Fabio Quartararo, vainqueur du championnat MotoGP 2021, n’a jamais caché son exigence envers son équipe Yamaha. Mais en cette fin de saison 2025, c’est un pilote au bord de la rupture qui s’est exprimé. Loin de son statut de prétendant au titre mondial, El Diablo tire la sonnette d’alarme avec une franchise désarmante. Retour sur une année frustrante, les limites du projet Yamaha et les enjeux vitaux de 2026.
Une saison 2025 à oublier pour Quartararo et Yamaha
L’année 2025 restera, à bien des égards, comme l’une des plus éprouvantes pour Fabio Quartararo. Malgré son talent inégalable au guidon et son implication totale, le pilote français n’a jamais eu de matériel compétitif face aux armadas européennes (Ducati, Aprilia, KTM, désormais GasGas) et à la résurgence remarquée d’Honda. Seule éclaircie : quelques top 5 retentissants, arrachés à la force du poignet, qui tranchent avec la timidité globale d’une M1 définitivement dépassée.
Lors d’une interview accordée à TNT Sports, diffuseur officiel du championnat MotoGP au Royaume-Uni, un Quartararo sans filtre s’est livré : « Je donne 100% en permanence, mais parfois c’est une quatrième place, parfois une sixième, une dixième ou une chute. J’avais vraiment besoin que la saison finisse, pour déconnecter, réfléchir à beaucoup de choses. » Des mots lourds de sens qui traduisent une usure mentale profonde.

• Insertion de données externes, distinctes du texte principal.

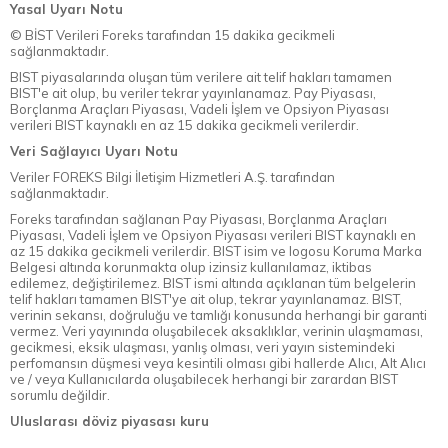
Yasal Uyarı Notu
© BİST Verileri Foreks tarafından 15 dakika gecikmeli
sağlanmaktadır.
BIST piyasalarında oluşan tüm verilere ait telif hakları tamamen
BIST'e ait olup, bu veriler tekrar yayınlanamaz. Pay Piyasası,
Borçlanma Araçları Piyasası, Vadeli İşlem ve Opsiyon Piyasası
verileri BIST kaynaklı en az 15 dakika gecikmeli verilerdir.
Veri Sağlayıcı Uyarı Notu
Veriler FOREKS Bilgi İletişim Hizmetleri A.Ş. tarafından
sağlanmaktadır.
Foreks tarafından sağlanan Pay Piyasası, Borçlanma Araçları
Piyasası, Vadeli İşlem ve Opsiyon Piyasası verileri BIST kaynaklı en
az 15 dakika gecikmeli verilerdir. BIST isim ve logosu Koruma Marka
Belgesi altında korunmakta olup izinsiz kullanılamaz, iktibas
edilemez, değiştirilemez. BIST ismi altında açıklanan tüm belgelerin
telif hakları tamamen BIST'ye ait olup, tekrar yayınlanamaz. BIST,
verinin sekansı, doğruluğu ve tamlığı konusunda herhangi bir garanti
vermez. Veri yayınında oluşabilecek aksaklıklar, verinin ulaşmaması,
gecikmesi, eksik ulaşması, yanlış olması, veri yayın sistemindeki
perfomansın düşmesi veya kesintili olması gibi hallerde Alıcı, Alt Alıcı
ve / veya Kullanıcılarda oluşabilecek herhangi bir zarardan BIST
sorumlu değildir.
Uluslarası döviz piyasası kuru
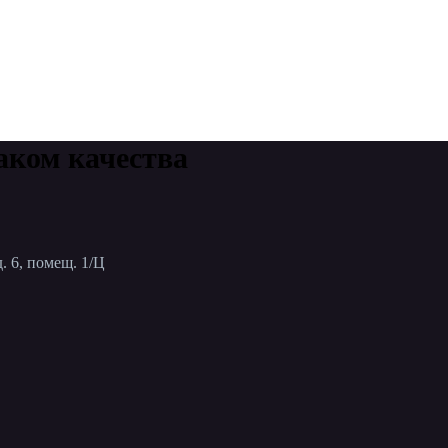
аком качества
. 6, помещ. 1/Ц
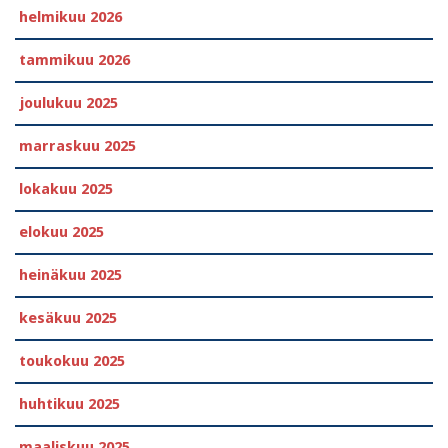
helmikuu 2026
tammikuu 2026
joulukuu 2025
marraskuu 2025
lokakuu 2025
elokuu 2025
heinäkuu 2025
kesäkuu 2025
toukokuu 2025
huhtikuu 2025
maaliskuu 2025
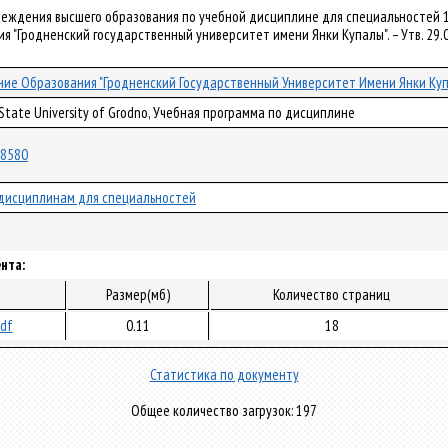
чреждения высшего образования по учебной дисциплине для специальностей 
 "Гродненский государственный университет имени Янки Купалы". – Утв. 29.06
ие Образования "Гродненский Государственный Университет Имени Янки Ку
 State University of Grodno, Учебная программа по дисциплине
/38580
дисциплинам для специальностей
нта:
Размер(мб)
Количество страниц
pdf
0.11
18
Статистика по документу
Общее количество загрузок: 197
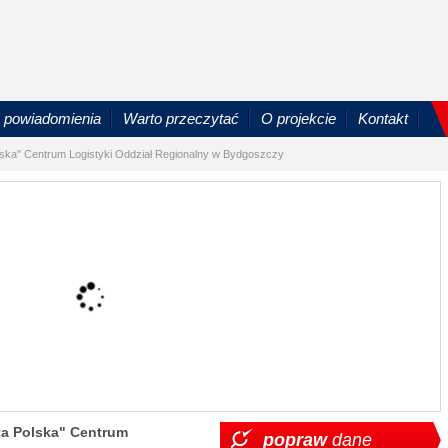
powiadomienia
Warto przeczytać
O projekcie
Kontakt
olska" Centrum Logistyki Oddział Regionalny w Bydgoszczy
ta Polska" Centrum
popraw
dane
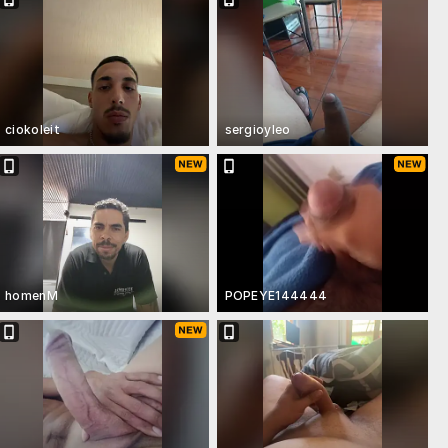
ciokoleit
sergioyleo
homenM
POPEYE144444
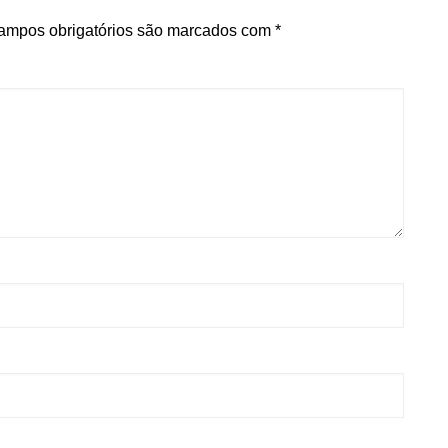
ampos obrigatórios são marcados com
*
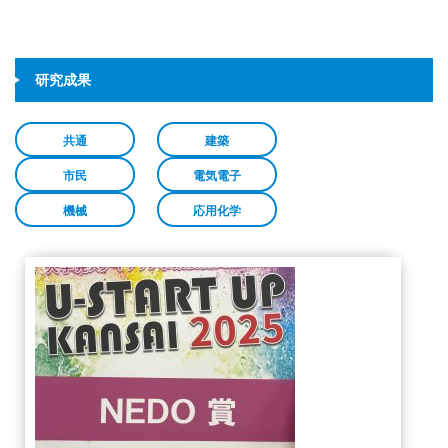
研究成果
共通
建築
市民
電気電子
機械
応用化学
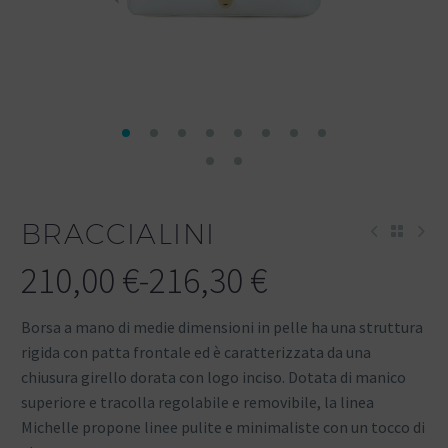
BRACCIALINI
210,00
€
-
216,30
€
Borsa a mano di medie dimensioni in pelle ha una struttura
rigida con patta frontale ed è caratterizzata da una
chiusura girello dorata con logo inciso. Dotata di manico
superiore e tracolla regolabile e removibile, la linea
Michelle propone linee pulite e minimaliste con un tocco di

Une Yamaha en perte de repères techniques
Depuis 2022, Yamaha traverse une zone de turbulences techniques. Le passage au V4 – prévu pour 2026 – tarde à venir et les évolutions moteur et aérodynamiques introduites ces deux dernières saisons n’ont jamais permis à la M1 de recoller au peloton de tête. Côté concurrentiel, les écarts s’amplifient, notamment face aux moteurs ultra puissants des Ducati et KTM. Yamaha souffre également d’un déficit d’adhérence à la sortie de virage, d’une électronique moins sophistiquée, et d’un package général peu tolérant aux modifications des circuits modernes.
La frustration exprimée par Quartararo rime aussi avec un avertissement : « Je n’ai pas de temps. Je veux juste que ça fonctionne. Sinon, le moment sera venu de faire un changement. » Autrement dit : si le prototype 2026, basé sur le tant attendu moteur V4, ne répond pas aux promesses, le Niçois pourrait bien claquer la porte.
2026 : l’année de la dernière chance ?
Les voyants sont au rouge. Après trois saisons sans victoire et une trajectoire sportive stagnante, Fabio Quartararo met la pression sur Yamaha. La firme d’Iwata mise tout sur 2026, où elle alignera pour la première fois un moteur V4 pour répondre à la domination actuelle de ce format en MotoGP.
Le développement de cette nouvelle architecture moteur est supervisé par l’ingénieur Luca Marmorini, ancien de Ferrari et Toyota en Formule 1, recruté début 2024. Cependant, selon les rumeurs dans le paddock, les tests au banc menés au Japon n’auraient pas encore permis de combler significativement le gap avec la concurrence, en particulier sur la puissance en ligne droite et la gestion de la chaleur moteur.
Pour Yamaha, le défi est donc double : prouver à Quartararo – et à eux-mêmes – que leur stratégie technique peut à nouveau les ramener au sommet. En cas d’échec, le Français, dont le contrat court théoriquement jusqu’en 2026, pourrait bien activer une clause de sortie anticipée.
Quel avenir pour Quartararo en MotoGP ?
Fabio Quartararo reste un top pilote convoité. Des rumeurs persistantes dans le paddock évoquent déjà l’intérêt de certains constructeurs européens, notamment Aprilia et KTM, pour la saison 2027. Mais tout dépendra de la situation chez Yamaha à l’issue de la saison prochaine.
Ce qui est certain, c’est que l’ex-champion du monde n’acceptera pas de jouer les figurants une saison de plus. Pour Yamaha, il ne s’agit pas seulement de sauver leur image en MotoGP, mais de conserver la pépite française autour de laquelle ils avaient construit, à tort ou à raison, leur futur.